BEGIN Input data

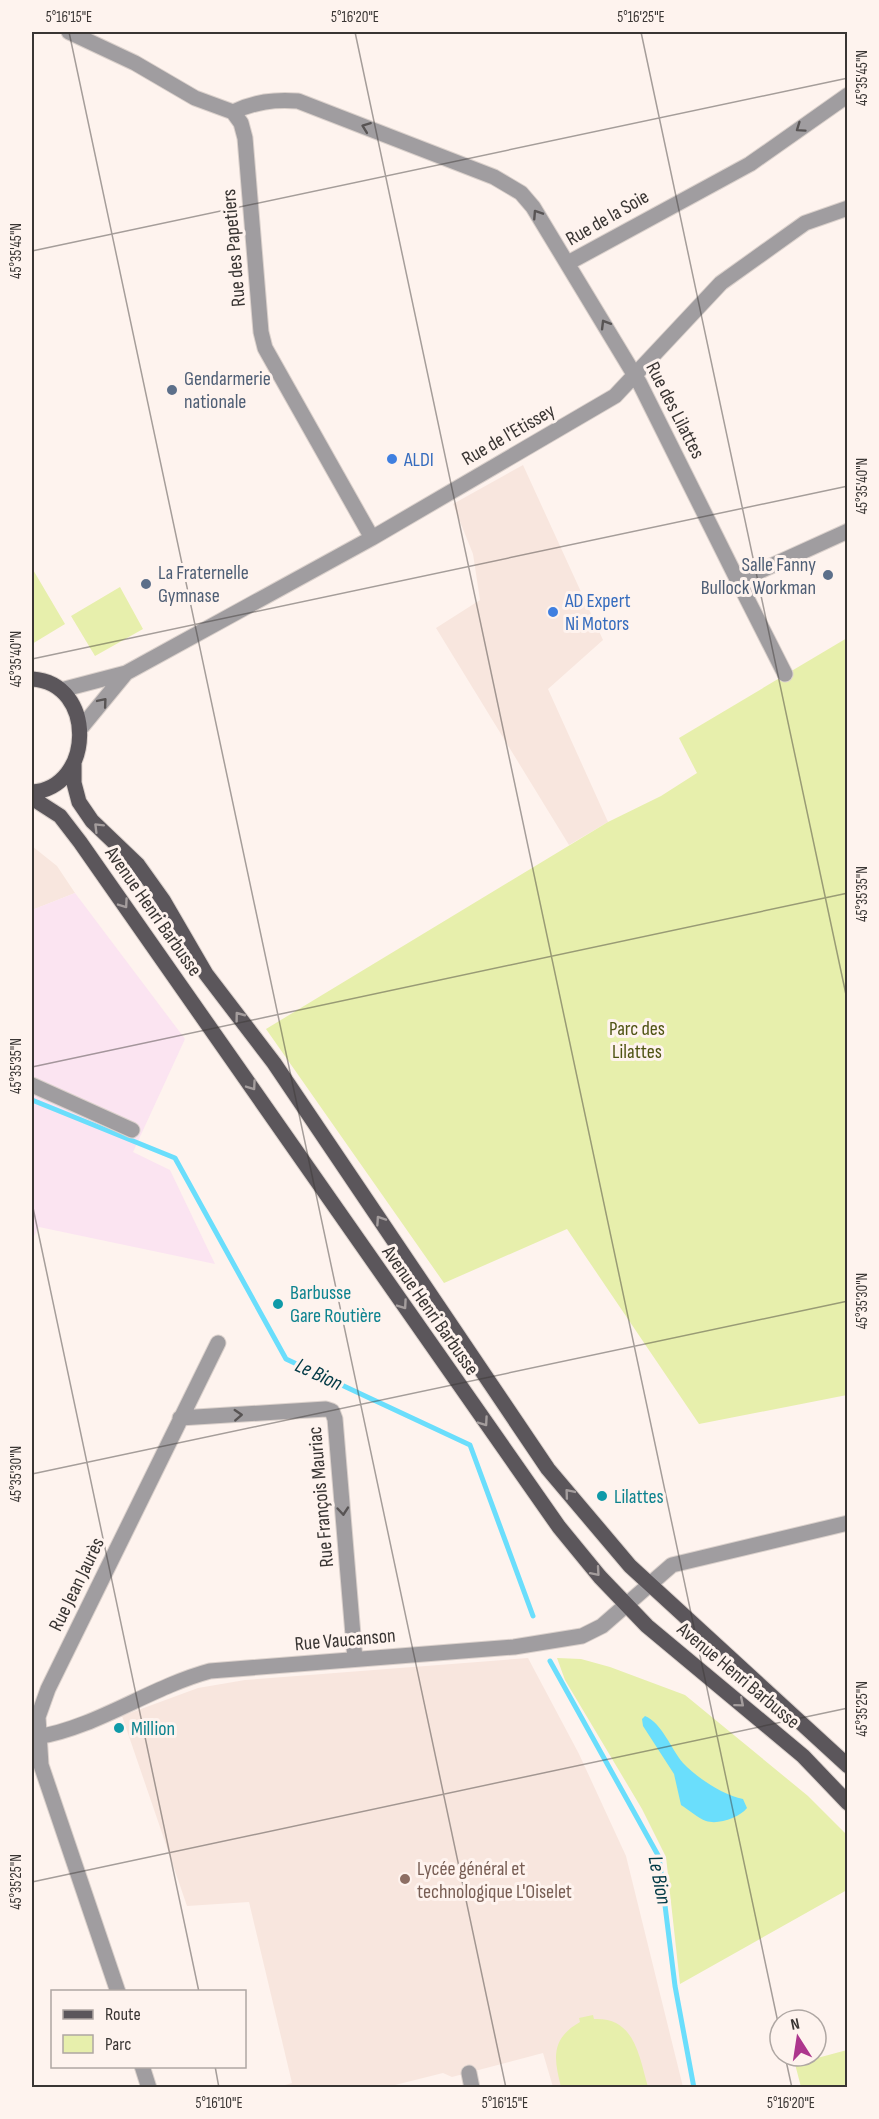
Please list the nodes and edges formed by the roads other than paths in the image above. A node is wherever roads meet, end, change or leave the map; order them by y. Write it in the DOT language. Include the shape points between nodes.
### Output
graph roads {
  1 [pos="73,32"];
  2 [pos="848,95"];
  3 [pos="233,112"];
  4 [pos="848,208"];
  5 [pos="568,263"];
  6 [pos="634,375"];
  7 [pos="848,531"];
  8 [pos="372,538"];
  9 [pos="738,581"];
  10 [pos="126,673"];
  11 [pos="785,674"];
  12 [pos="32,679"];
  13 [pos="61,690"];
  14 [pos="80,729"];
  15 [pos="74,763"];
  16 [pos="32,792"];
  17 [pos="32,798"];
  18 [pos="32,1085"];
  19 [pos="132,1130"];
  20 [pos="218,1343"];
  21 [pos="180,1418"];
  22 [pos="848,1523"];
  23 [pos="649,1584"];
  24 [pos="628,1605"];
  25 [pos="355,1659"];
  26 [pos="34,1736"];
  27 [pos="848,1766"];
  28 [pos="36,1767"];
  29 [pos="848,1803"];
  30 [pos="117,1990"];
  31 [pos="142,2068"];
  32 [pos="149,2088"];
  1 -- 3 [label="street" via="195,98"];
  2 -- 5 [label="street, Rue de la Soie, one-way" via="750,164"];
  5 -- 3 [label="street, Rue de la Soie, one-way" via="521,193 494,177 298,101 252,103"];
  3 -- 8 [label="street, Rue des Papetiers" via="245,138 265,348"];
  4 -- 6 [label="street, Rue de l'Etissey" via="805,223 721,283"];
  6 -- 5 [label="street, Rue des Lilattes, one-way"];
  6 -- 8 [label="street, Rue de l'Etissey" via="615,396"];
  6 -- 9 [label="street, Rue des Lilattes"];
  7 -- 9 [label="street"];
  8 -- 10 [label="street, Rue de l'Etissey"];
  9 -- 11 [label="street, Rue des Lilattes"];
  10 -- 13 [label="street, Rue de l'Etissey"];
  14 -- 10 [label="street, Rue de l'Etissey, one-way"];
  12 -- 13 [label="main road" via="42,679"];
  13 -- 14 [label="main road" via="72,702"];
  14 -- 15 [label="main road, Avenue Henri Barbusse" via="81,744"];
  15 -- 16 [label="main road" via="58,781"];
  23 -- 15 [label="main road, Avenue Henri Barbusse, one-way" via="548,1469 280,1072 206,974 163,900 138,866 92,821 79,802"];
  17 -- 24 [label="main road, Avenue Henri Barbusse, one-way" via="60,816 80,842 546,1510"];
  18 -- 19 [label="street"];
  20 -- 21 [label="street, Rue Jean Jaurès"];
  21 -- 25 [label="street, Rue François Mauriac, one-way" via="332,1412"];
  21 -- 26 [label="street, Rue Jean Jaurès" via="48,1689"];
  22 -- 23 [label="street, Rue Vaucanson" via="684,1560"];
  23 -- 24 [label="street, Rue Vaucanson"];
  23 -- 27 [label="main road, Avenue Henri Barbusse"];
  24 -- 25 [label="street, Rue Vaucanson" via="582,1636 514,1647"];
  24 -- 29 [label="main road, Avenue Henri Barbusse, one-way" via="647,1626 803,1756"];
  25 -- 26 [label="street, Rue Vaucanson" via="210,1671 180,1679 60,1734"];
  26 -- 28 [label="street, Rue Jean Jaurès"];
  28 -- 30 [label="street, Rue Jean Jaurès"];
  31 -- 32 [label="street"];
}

END Input data

> _Assigned task_:
Output all the entries exactly, minus any pictures.

> _Exercise response_:
Please list the nodes and edges formed by the roads other than paths in the image above. A node is wherever roads meet, end, change or leave the map; order them by y. Write it in the DOT language. Include the shape points between nodes.
### Output
graph roads {
  1 [pos="73,32"];
  2 [pos="848,95"];
  3 [pos="233,112"];
  4 [pos="848,208"];
  5 [pos="568,263"];
  6 [pos="634,375"];
  7 [pos="848,531"];
  8 [pos="372,538"];
  9 [pos="738,581"];
  10 [pos="126,673"];
  11 [pos="785,674"];
  12 [pos="32,679"];
  13 [pos="61,690"];
  14 [pos="80,729"];
  15 [pos="74,763"];
  16 [pos="32,792"];
  17 [pos="32,798"];
  18 [pos="32,1085"];
  19 [pos="132,1130"];
  20 [pos="218,1343"];
  21 [pos="180,1418"];
  22 [pos="848,1523"];
  23 [pos="649,1584"];
  24 [pos="628,1605"];
  25 [pos="355,1659"];
  26 [pos="34,1736"];
  27 [pos="848,1766"];
  28 [pos="36,1767"];
  29 [pos="848,1803"];
  30 [pos="117,1990"];
  31 [pos="142,2068"];
  32 [pos="149,2088"];
  1 -- 3 [label="street" via="195,98"];
  2 -- 5 [label="street, Rue de la Soie, one-way" via="750,164"];
  5 -- 3 [label="street, Rue de la Soie, one-way" via="521,193 494,177 298,101 252,103"];
  3 -- 8 [label="street, Rue des Papetiers" via="245,138 265,348"];
  4 -- 6 [label="street, Rue de l'Etissey" via="805,223 721,283"];
  6 -- 5 [label="street, Rue des Lilattes, one-way"];
  6 -- 8 [label="street, Rue de l'Etissey" via="615,396"];
  6 -- 9 [label="street, Rue des Lilattes"];
  7 -- 9 [label="street"];
  8 -- 10 [label="street, Rue de l'Etissey"];
  9 -- 11 [label="street, Rue des Lilattes"];
  10 -- 13 [label="street, Rue de l'Etissey"];
  14 -- 10 [label="street, Rue de l'Etissey, one-way"];
  12 -- 13 [label="main road" via="42,679"];
  13 -- 14 [label="main road" via="72,702"];
  14 -- 15 [label="main road, Avenue Henri Barbusse" via="81,744"];
  15 -- 16 [label="main road" via="58,781"];
  23 -- 15 [label="main road, Avenue Henri Barbusse, one-way" via="548,1469 280,1072 206,974 163,900 138,866 92,821 79,802"];
  17 -- 24 [label="main road, Avenue Henri Barbusse, one-way" via="60,816 80,842 546,1510"];
  18 -- 19 [label="street"];
  20 -- 21 [label="street, Rue Jean Jaurès"];
  21 -- 25 [label="street, Rue François Mauriac, one-way" via="332,1412"];
  21 -- 26 [label="street, Rue Jean Jaurès" via="48,1689"];
  22 -- 23 [label="street, Rue Vaucanson" via="684,1560"];
  23 -- 24 [label="street, Rue Vaucanson"];
  23 -- 27 [label="main road, Avenue Henri Barbusse"];
  24 -- 25 [label="street, Rue Vaucanson" via="582,1636 514,1647"];
  24 -- 29 [label="main road, Avenue Henri Barbusse, one-way" via="647,1626 803,1756"];
  25 -- 26 [label="street, Rue Vaucanson" via="210,1671 180,1679 60,1734"];
  26 -- 28 [label="street, Rue Jean Jaurès"];
  28 -- 30 [label="street, Rue Jean Jaurès"];
  31 -- 32 [label="street"];
}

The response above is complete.